* _TASK REQUIREMENTS_:
Reproduce every line of the records below verbatim, omitting the pictures from your answer.
DATA RECORDS section start
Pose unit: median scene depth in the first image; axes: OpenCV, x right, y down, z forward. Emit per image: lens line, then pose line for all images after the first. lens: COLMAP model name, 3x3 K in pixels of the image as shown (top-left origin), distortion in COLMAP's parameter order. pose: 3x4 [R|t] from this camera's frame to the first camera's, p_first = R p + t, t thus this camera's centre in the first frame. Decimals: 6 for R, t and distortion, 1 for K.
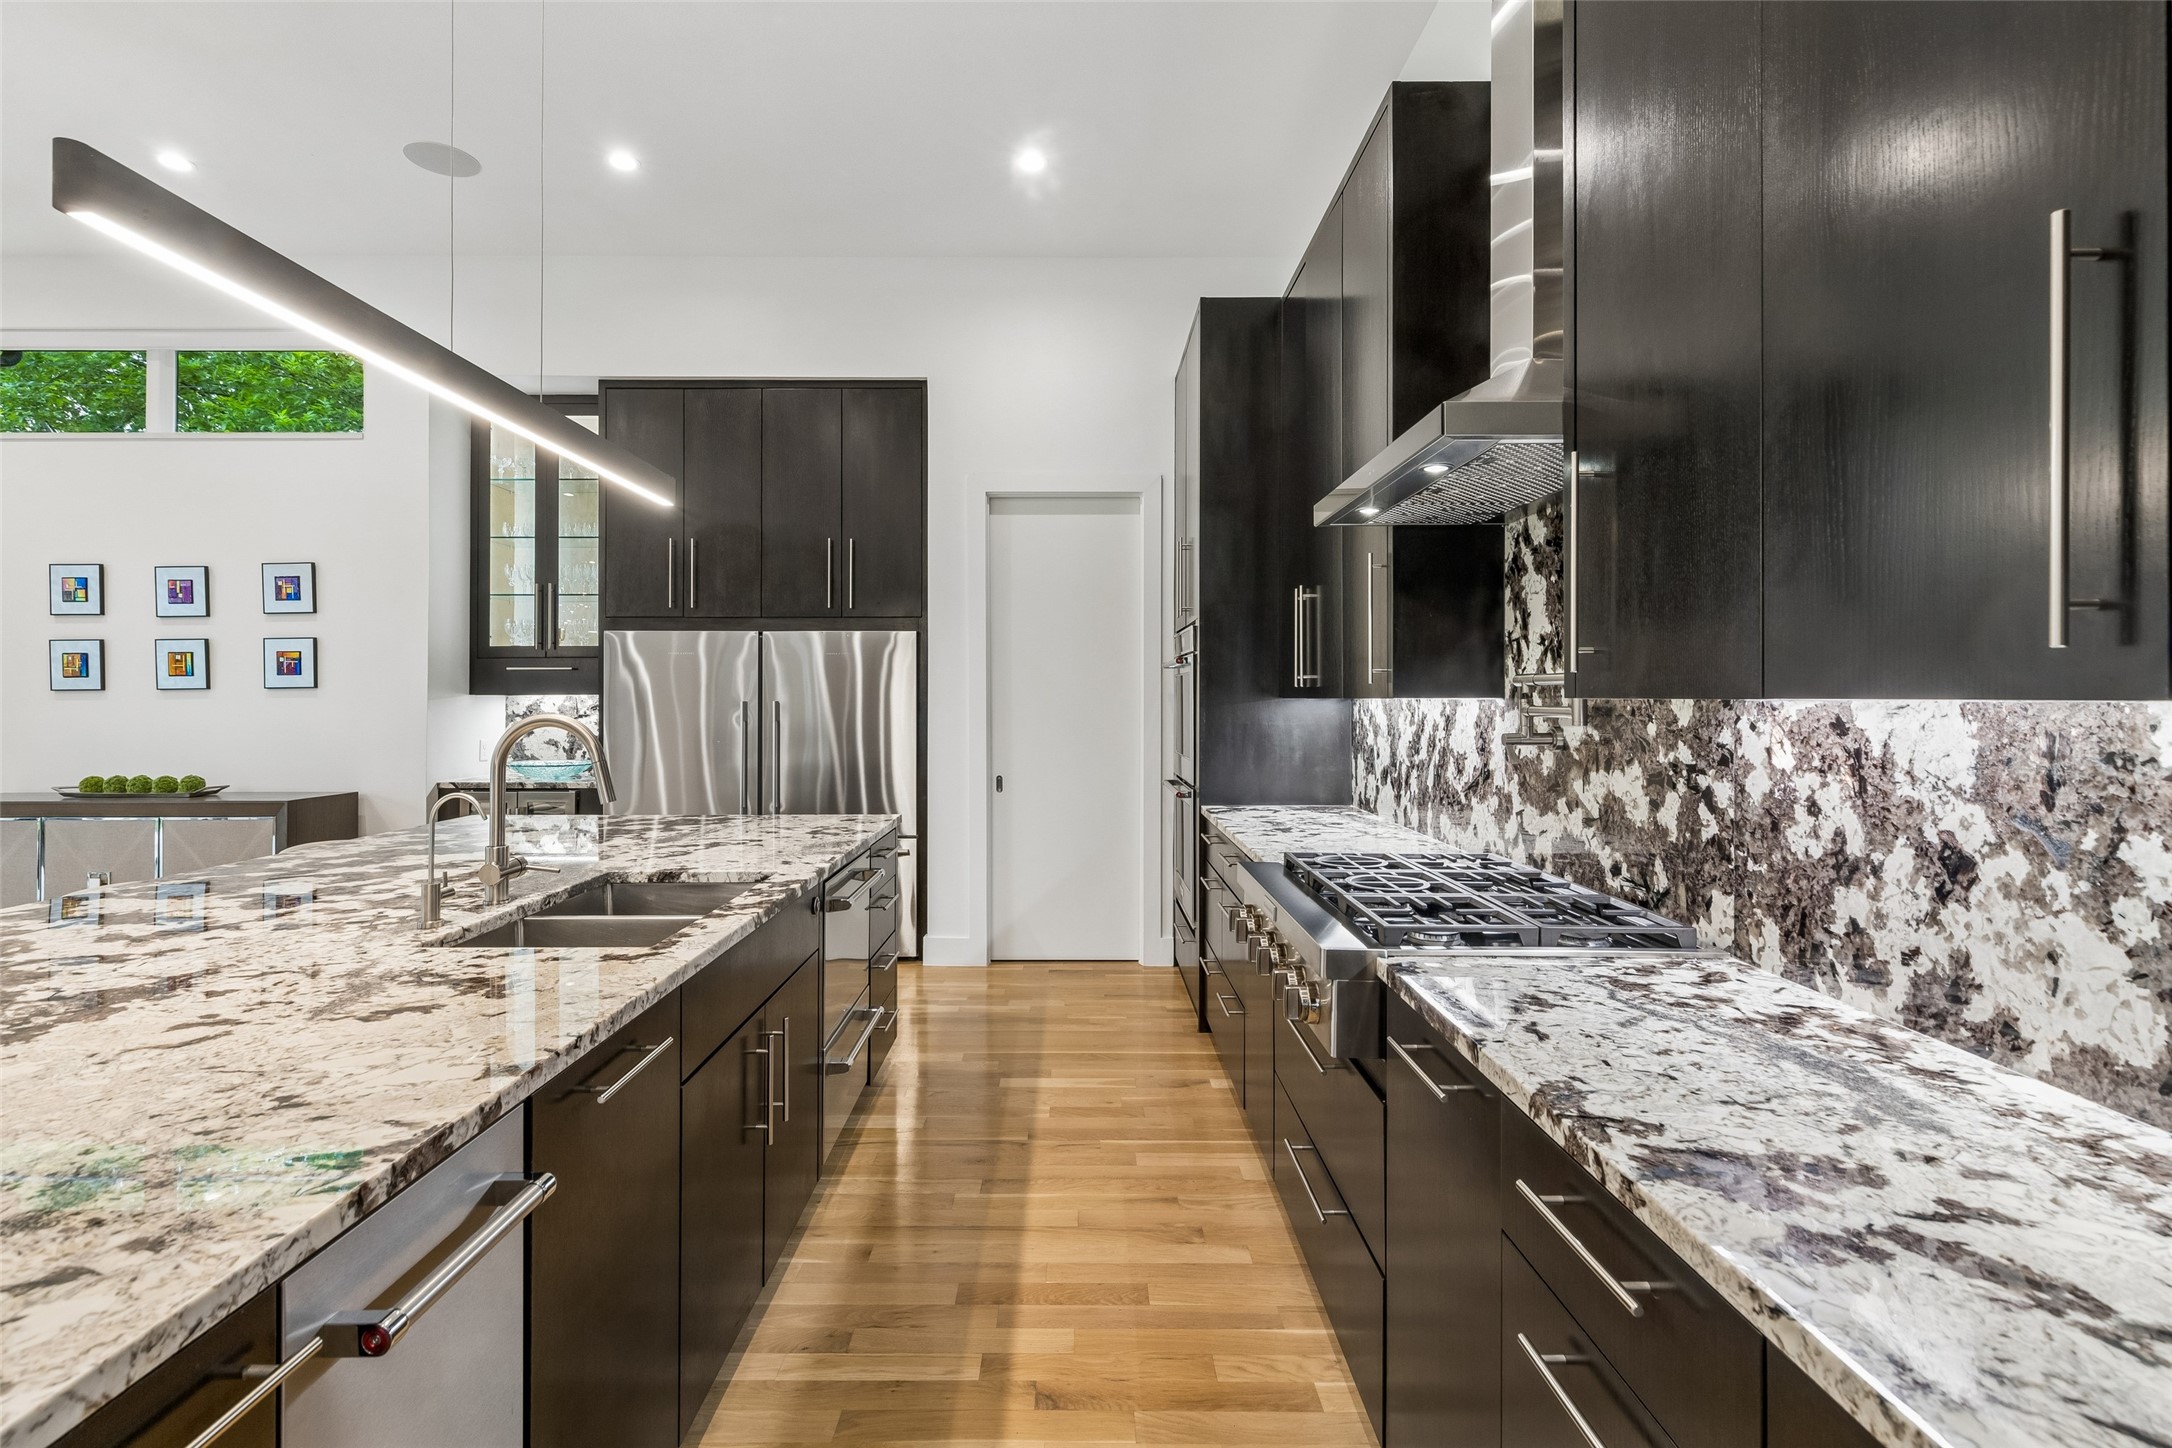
lens RADIAL K [[981.1, 0, 1081.6], [0, 981.1, 710.2], [0, 0, 1]] dist [0.011057, -0.005778]
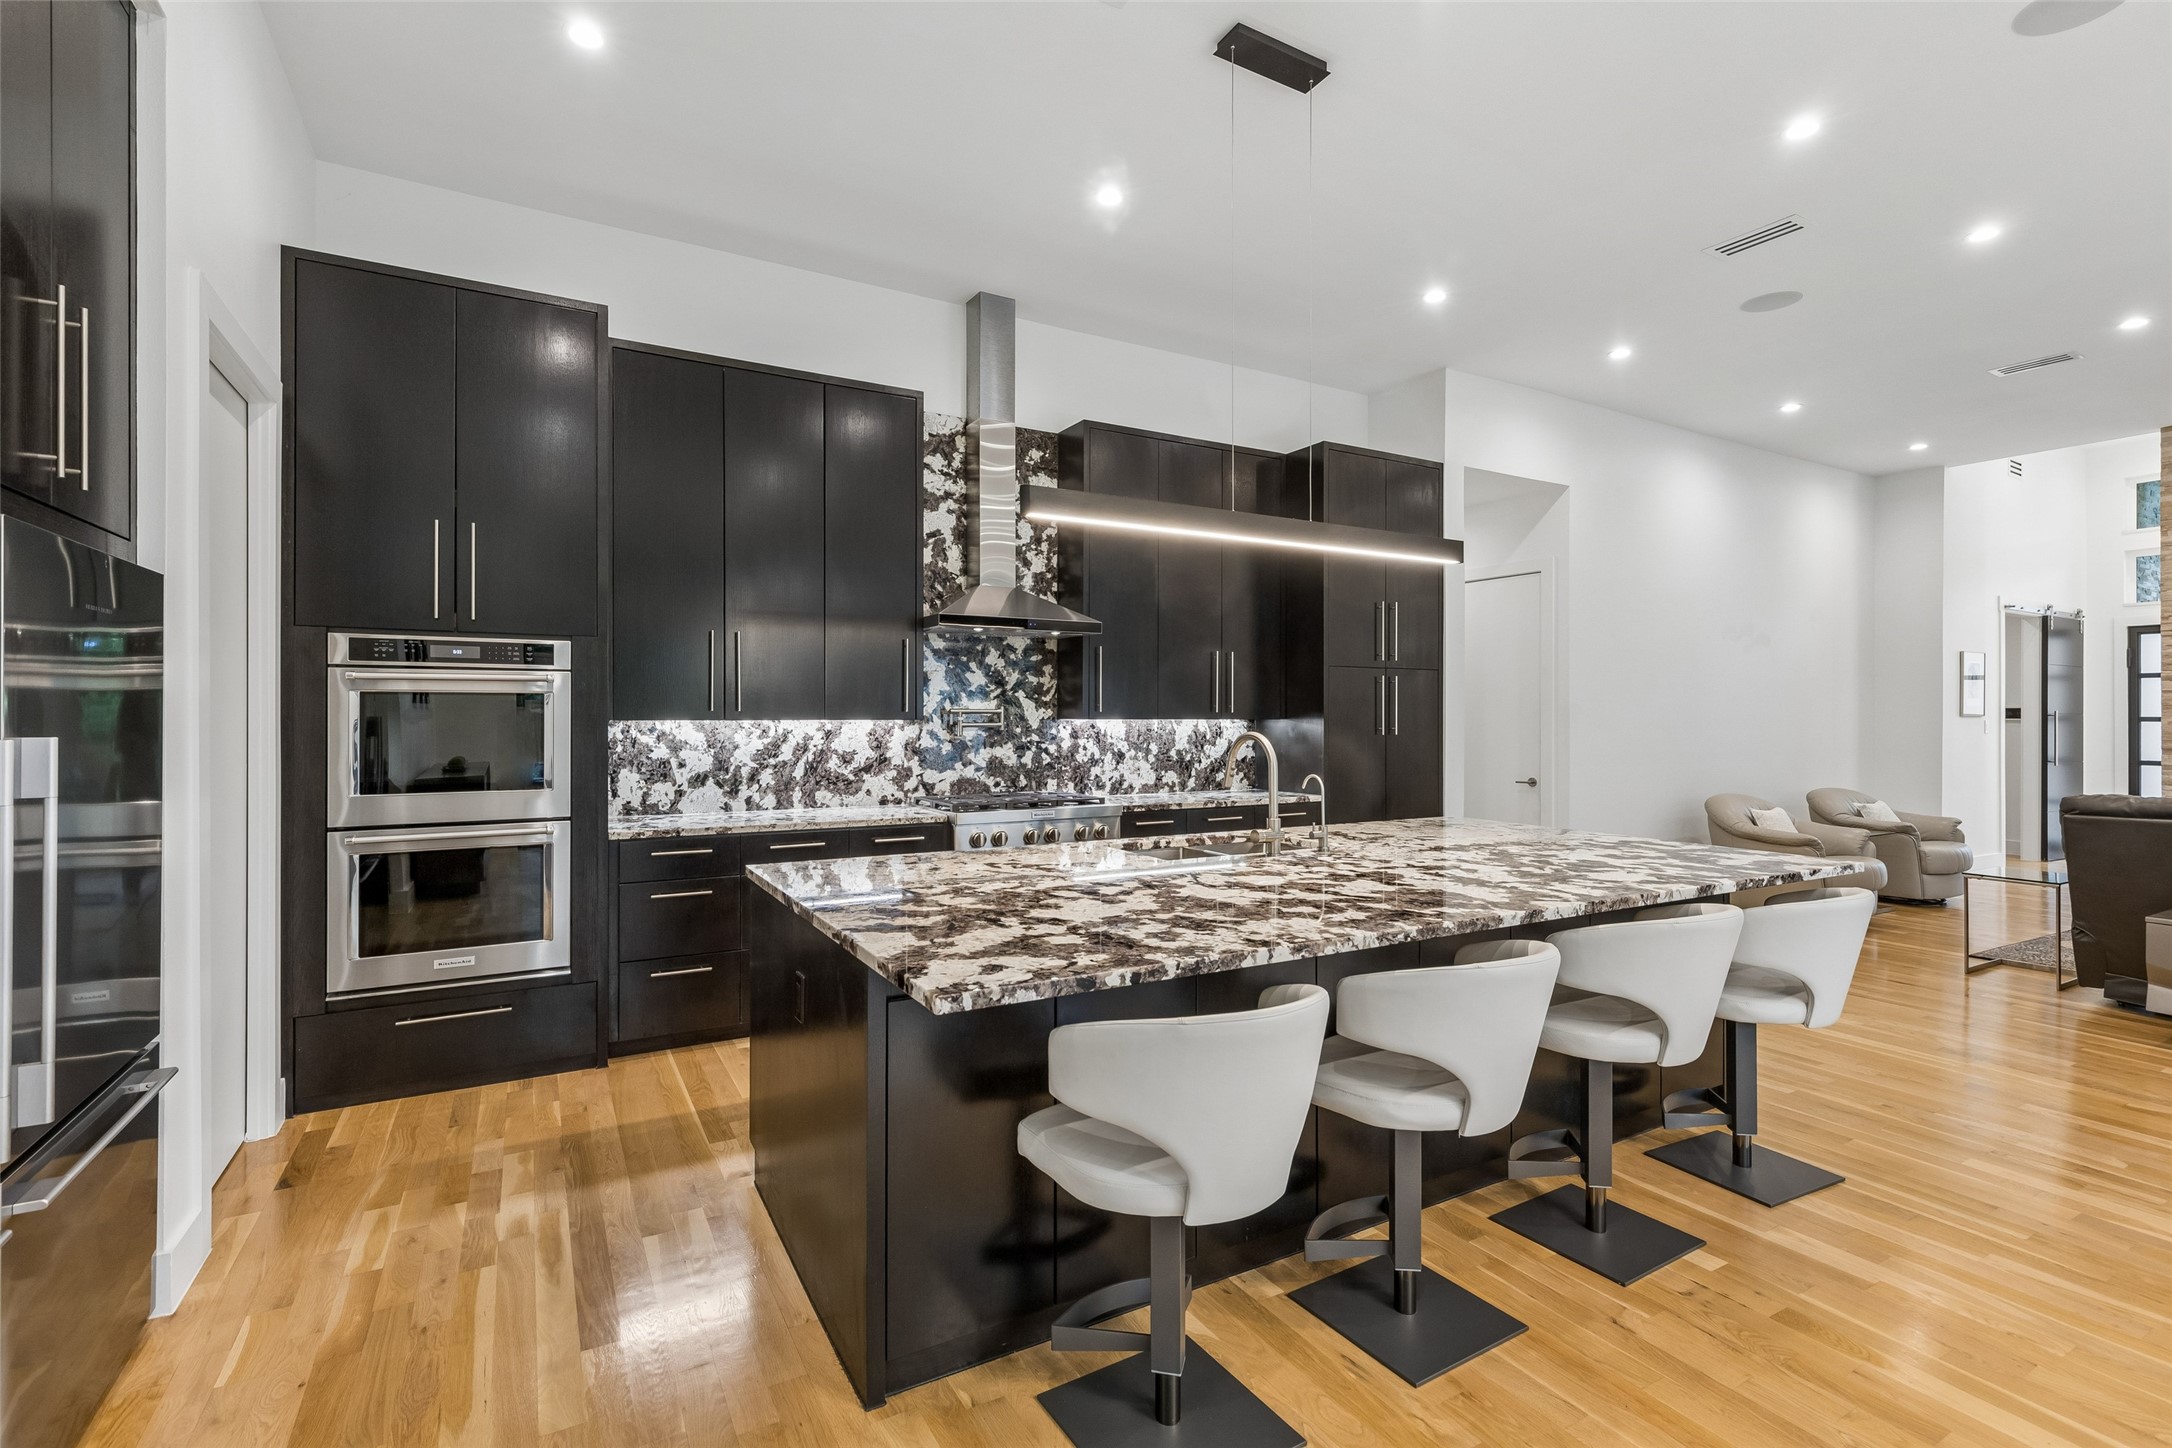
lens RADIAL K [[981.1, 0, 1081.6], [0, 981.1, 710.2], [0, 0, 1]] dist [0.011057, -0.005778]
pose [[-0.490247, 0.004716, 0.871571, -1.093931], [0.010099, 0.999949, 0.000270, -0.020688], [-0.871525, 0.008935, -0.490270, 1.234090]]
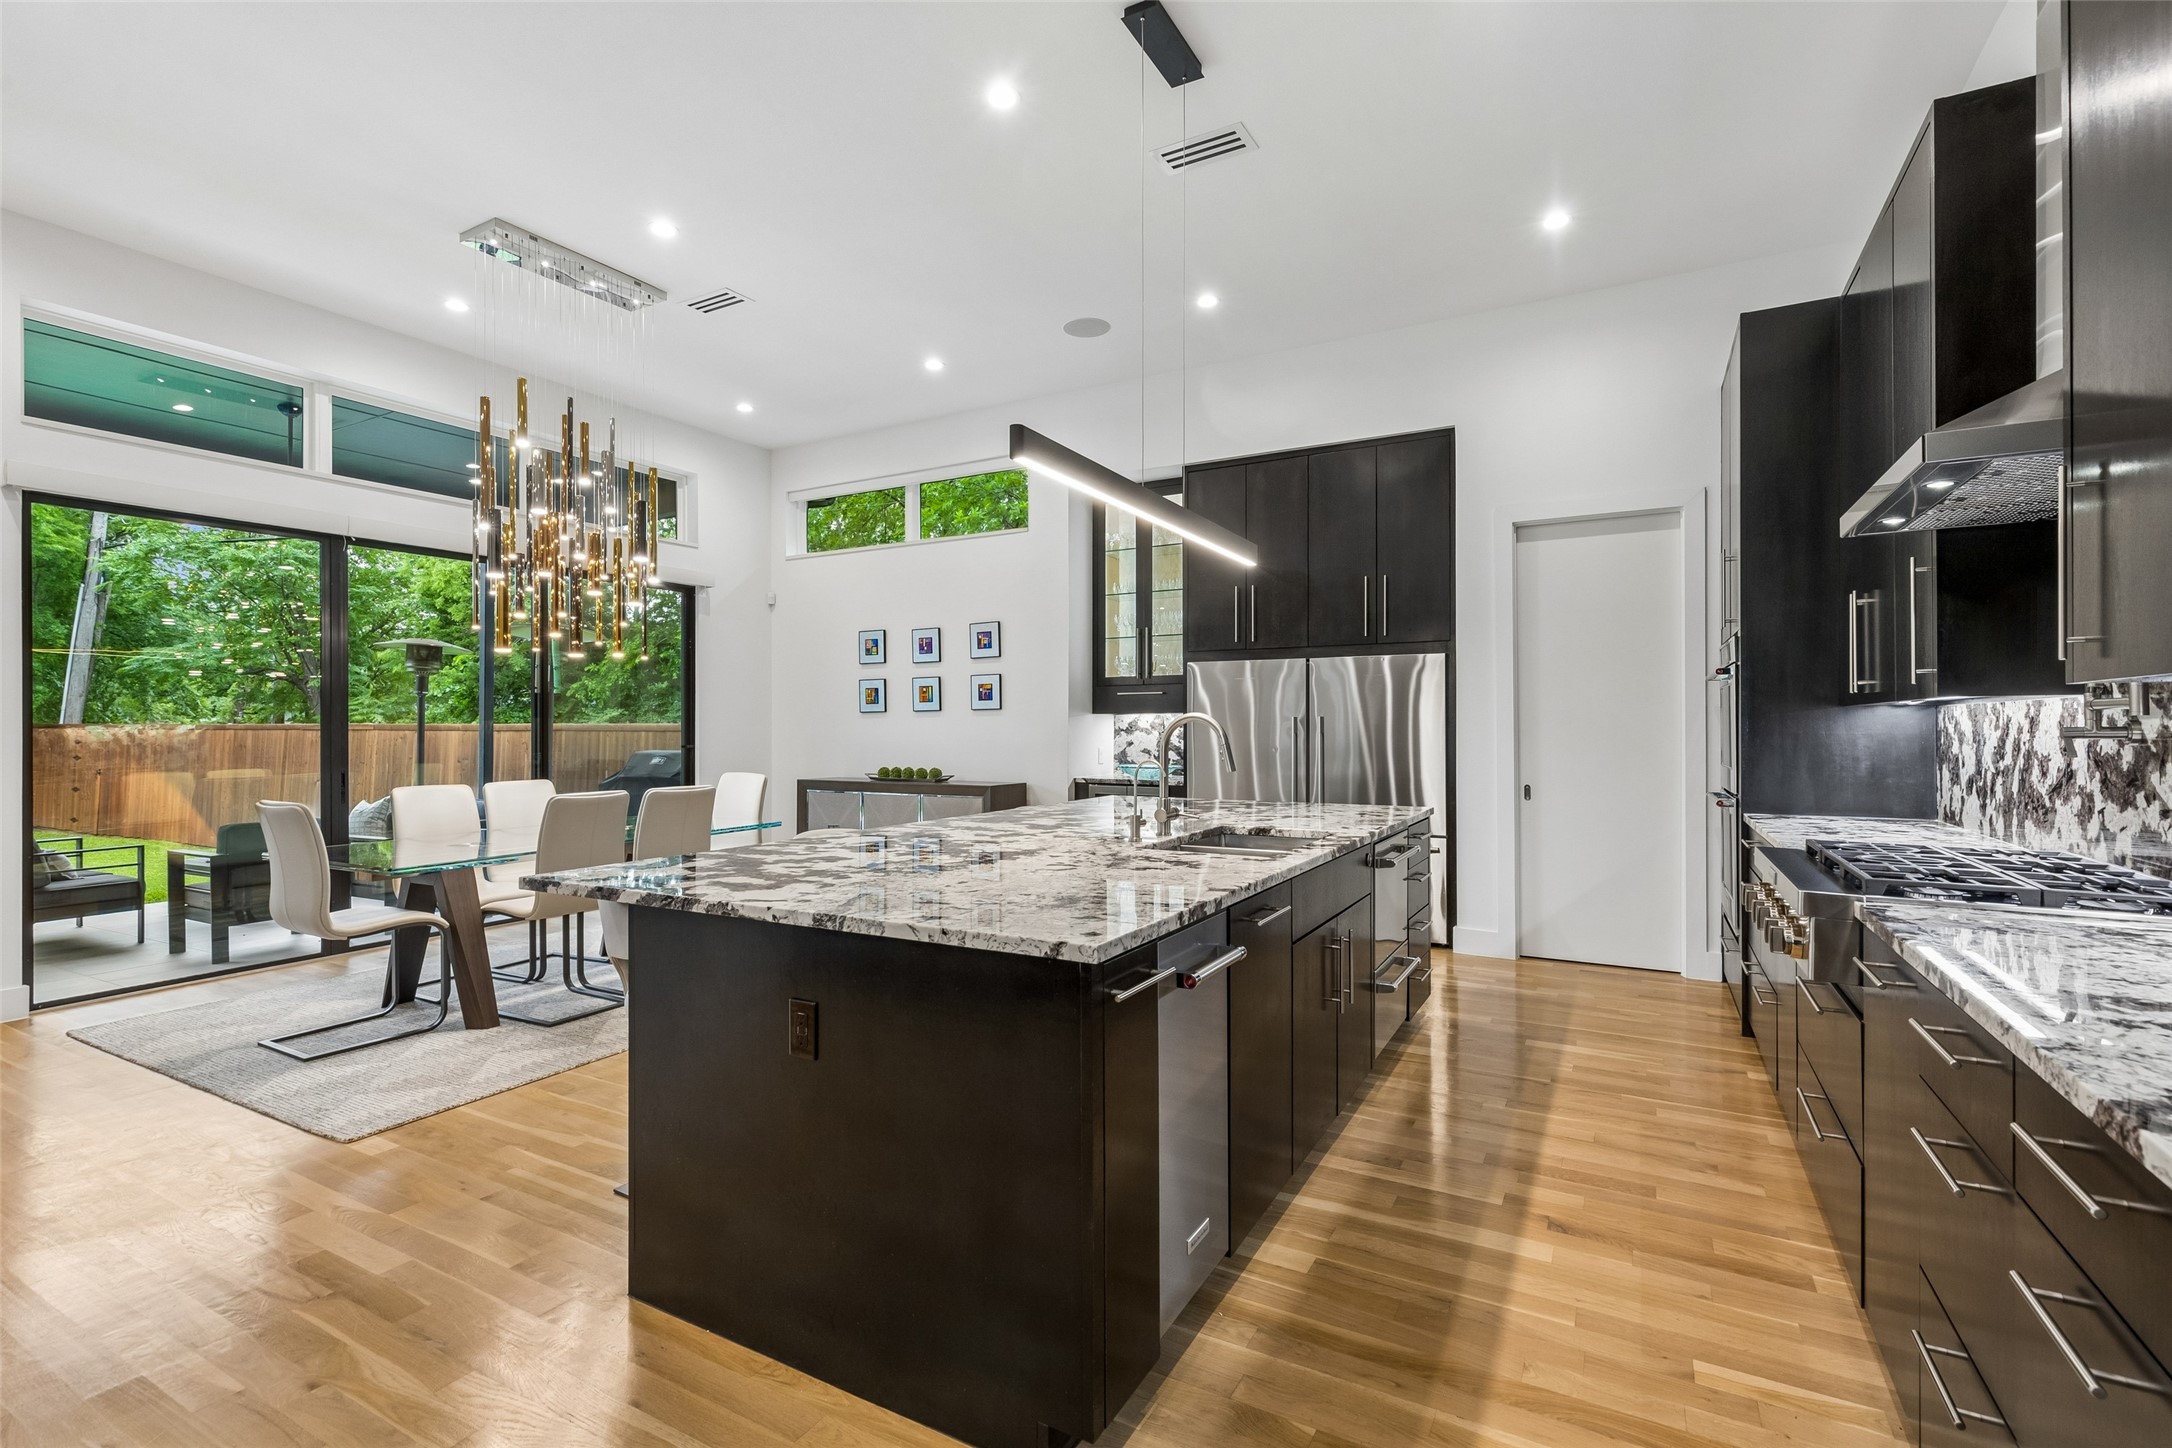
lens RADIAL K [[981.1, 0, 1081.6], [0, 981.1, 710.2], [0, 0, 1]] dist [0.011057, -0.005778]
pose [[0.868669, -0.008565, -0.495319, 0.037523], [-0.006554, 0.999564, -0.028778, 0.028119], [0.495350, 0.028245, 0.868234, -0.255256]]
DATA RECORDS section end
* _OUTPUT OF THE TASK_:
Pose unit: median scene depth in the first image; axes: OpenCV, x right, y down, z forward. Emit per image: lens line, then pose line for all images after the first. lens: COLMAP model name, 3x3 K in pixels of the image as shown (top-left origin), distortion in COLMAP's parameter order. pose: 3x4 [R|t] from this camera's frame to the first camera's, p_first = R p + t, t thus this camera's centre in the first frame. Decimals: 6 for R, t and distortion, 1 for K.
lens RADIAL K [[981.1, 0, 1081.6], [0, 981.1, 710.2], [0, 0, 1]] dist [0.011057, -0.005778]
lens RADIAL K [[981.1, 0, 1081.6], [0, 981.1, 710.2], [0, 0, 1]] dist [0.011057, -0.005778]
pose [[-0.490247, 0.004716, 0.871571, -1.093931], [0.010099, 0.999949, 0.000270, -0.020688], [-0.871525, 0.008935, -0.490270, 1.234090]]
lens RADIAL K [[981.1, 0, 1081.6], [0, 981.1, 710.2], [0, 0, 1]] dist [0.011057, -0.005778]
pose [[0.868669, -0.008565, -0.495319, 0.037523], [-0.006554, 0.999564, -0.028778, 0.028119], [0.495350, 0.028245, 0.868234, -0.255256]]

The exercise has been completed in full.